Finalmente, después de lo que pareció una eternidad, una luz apareció al final del túnel. No era metafórica: era real, cálida, dorada.
—Ya casi —susurró Zeta—. Unos pasos más.
Pero justo cuando la libertad estaba a su alcance, el traje de Masha emitió un pitido agudo. Una de las placas de enfriamiento había fallado.
—Zeta... —su voz era apenas un hilo de sonido.
Él no lo pensó dos veces. La tomó en sus brazos y corrió. Ya no importaba el sigilo, solo la velocidad. Las alarmas estallaron a su alrededor, iluminando el túnel con luces rojas intermitentes.
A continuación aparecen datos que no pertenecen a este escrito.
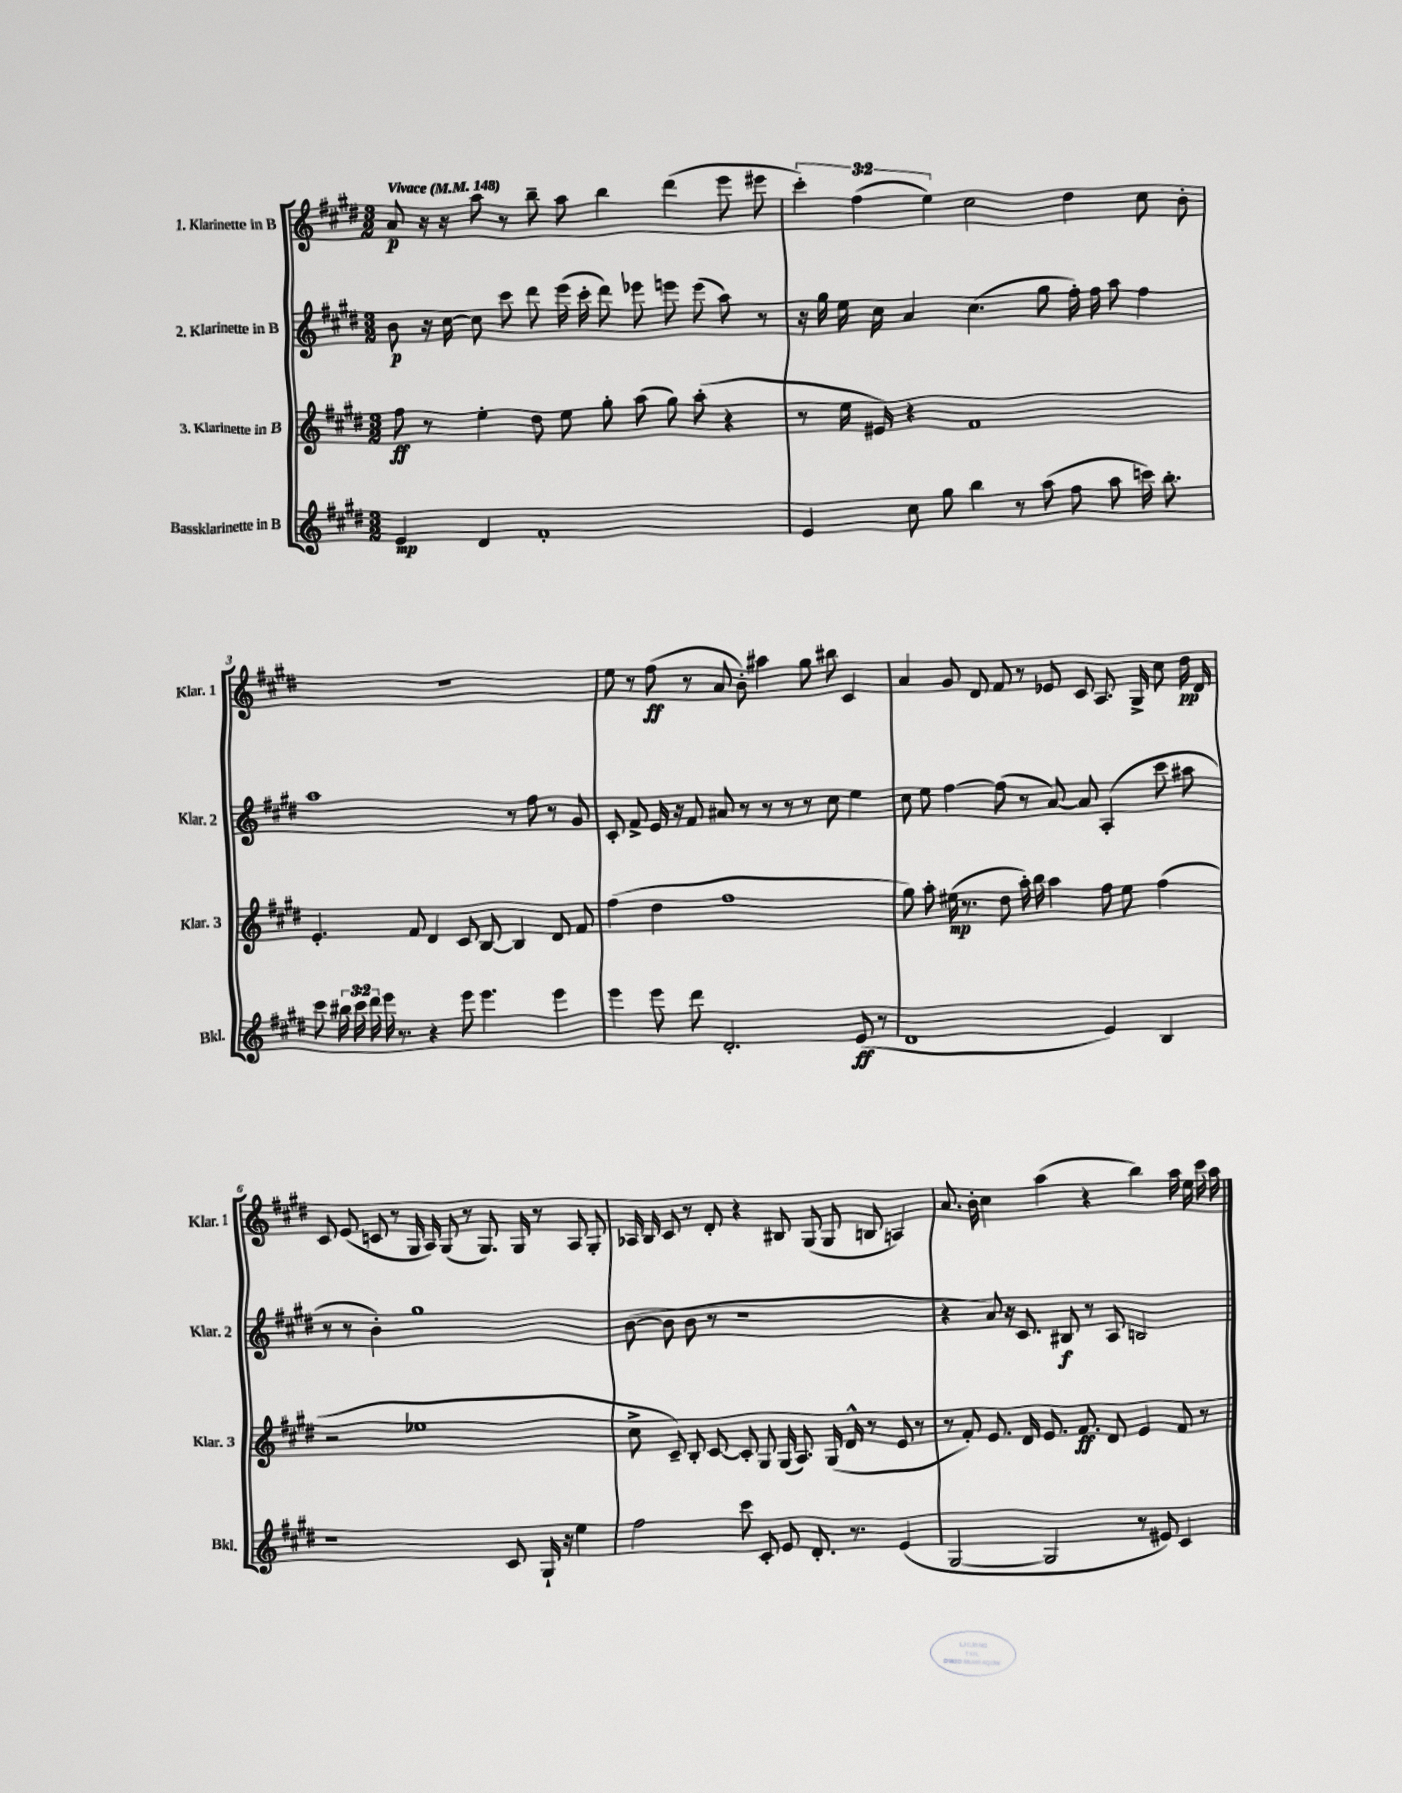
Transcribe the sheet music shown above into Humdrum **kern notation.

**kern	**kern	**kern	**kern
*staff4	*staff3	*staff2	*staff1
*clefG2	*clefG2	*clefG2	*clefG2
*k[f#c#g#d#]	*k[f#c#g#d#]	*k[f#c#g#d#]	*k[f#c#g#d#]
*M3/2	*M3/2	*M3/2	*M3/2
*MM148	*MM148	*MM148	*MM148
4e	8ff#	8b	8a
.	8r	16r	16r
.	.	[16cc#	16r
4d#	4ee'	8cc#]	8aa
.	.	8ccc#	8r
1f#'	8dd#	8ddd#	8bb~
.	8ee	(16eee	8aa
.	.	16ccc#'	.
.	8gg#'	8ddd#)	4bb
.	(8aa	8eee-	.
.	8gg#)	8eee	(4ddd#
.	(8aa'	(8eee	.
.	4r	8aa)	8eee
.	.	8r	8eee#
=	=	=	=
4e	8r	16r	6ccc#')
.	.	16gg#	.
.	16ee	16ee	.
.	.	.	(6ff#
.	16e#)	16cc#	.
8cc#	4r	4a	.
.	.	.	6ee)
8gg#	.	.	.
4bb	1f#	(4.cc#	2cc#
8r	.	.	.
(8aa	.	8gg#	.
8ff#	.	16ff#')	4dd#
.	.	16ff#	.
8aa	.	8aa	.
16ccc)	.	4ff#	8cc#
8.bb'	.	.	.
.	.	.	8b'
=	=	=	=
8ccc#	4.e'	1aa	1.r
24bb#	.	.	.
24ccc#	.	.	.
24ddd#	.	.	.
16eee	.	.	.
8.r	.	.	.
.	8f#	.	.
4r	4d#	.	.
8eee	8c#	.	.
4.eee	[8B	.	.
.	4B]	8r	.
.	.	8ff#	.
4eee	8d#	8r	.
.	8f#	8g#	.
=	=	=	=
4eee	(4ff#	8c#'	8ee
.	.	8f#^	8r
8eee	4dd#	16e	(8ff#
.	.	16r	.
8ddd#	.	8f#	8r
2.d#'	1ff#	8a#	8a
.	.	8r	8b')
.	.	8r	4aa#
.	.	8r	.
.	.	8r	8gg#
.	.	8cc#	8bb#
(8e	.	4ee	4c#
8r	.	.	.
=	=	=	=
1d#	8gg#)	8cc#	4a
.	8aa'	8ee	.
.	(16ee#	[4ff#	8g#
.	8.r	.	.
.	.	.	8d#
.	8dd#	(8ff#]	8f#
.	16aa')	8r	8r
.	16bb	.	.
.	4aa	[8a)	8e-
.	.	8a]	8c#
4e)	8ff#	(4A'	8.A
.	8ee#	.	.
.	.	.	16G#^
4B	(4ff#	8ccc#	8cc#
.	.	8aa#	16dd#
.	.	.	16d#
=	=	=	=
1r	2r	8r	8c#
.	.	8r	(8e
.	.	4b')	8c
.	.	.	8r
.	1ee-	1gg#	16G#
.	.	.	16A)
.	.	.	(8G#
.	.	.	8r
.	.	.	8.G#)
8c#	.	.	.
.	.	.	16G#
16G#`	.	.	8r
16r	.	.	.
4ee	.	.	8A
.	.	.	8G#'
=	=	=	=
2ff#	8cc#^	([8b	16A-
.	.	.	16B
.	8c#~)	8b]	8c#
.	8B'	8b	8r
.	[8c#	8r	8d#'
8ccc#	8c#']	1r	4r
8c#'	8G#	.	.
8e	(16G#	.	8B#
.	8.A)	.	.
8.d#'	.	.	(8G#
.	(16G#	.	8G#
8.r	16d#^^	.	.
.	8r	.	8B
(4e	8e	.	4A)
.	8r	.	.
=	=	=	=
[2G#	8r	4r	8.a
.	8f#')	.	.
.	.	.	16b'
.	8.e	8a)	4cc#
.	.	16r	.
.	16d#	8.c#	.
2G#]	8.e	.	(4aa
.	.	8B#	.
.	8.f#	.	.
.	.	8r	4r
.	8d#	8A	.
8r	4e	2B	4bb)
8e#)	.	.	.
4c#	8f#	.	16aa
.	.	.	16ee
.	8r	.	16ccc#
.	.	.	16aa
==	==	==	==
*-	*-	*-	*-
—¡Alto! —rugió una voz mecánica desde algún lugar—. ¡Deténganse o abriremos fuego!
Zeta no se detuvo. Con Masha temblando en sus brazos, saltó hacia la luz cegadora del final del túnel, hacia lo desconocido, hacia su futuro.
Cuando sus ojos se adaptaron a la claridad, estaban en el otro lado. Verdes colinas se extendían ante ellos, y un aire limpio llenó sus pulmones. Pero la tranquilidad duró poco. A lo lejos, se acercaban rápidamente varias figuras armadas.
Zeta se colocó delante de Masha, listo para lo que viniera. Pero entonces una voz familiar resonó en el aire.
—Bajen las armas —ordenó Mark, emergiendo entre los soldados—. Son los que esperábamos.
Masha, aún temblando, miró a Zeta. En sus ojos ya no había miedo, solo una pregunta silenciosa: ¿qué sigue?
Zeta la tomó de la mano, sus dedos entrelazándose con los de ella. No sabían qué les depararía el futuro, pero por primera vez, ese futuro era verdaderamente suyo.
El túnel había quedado atrás, pero el viaje recién comenzaba.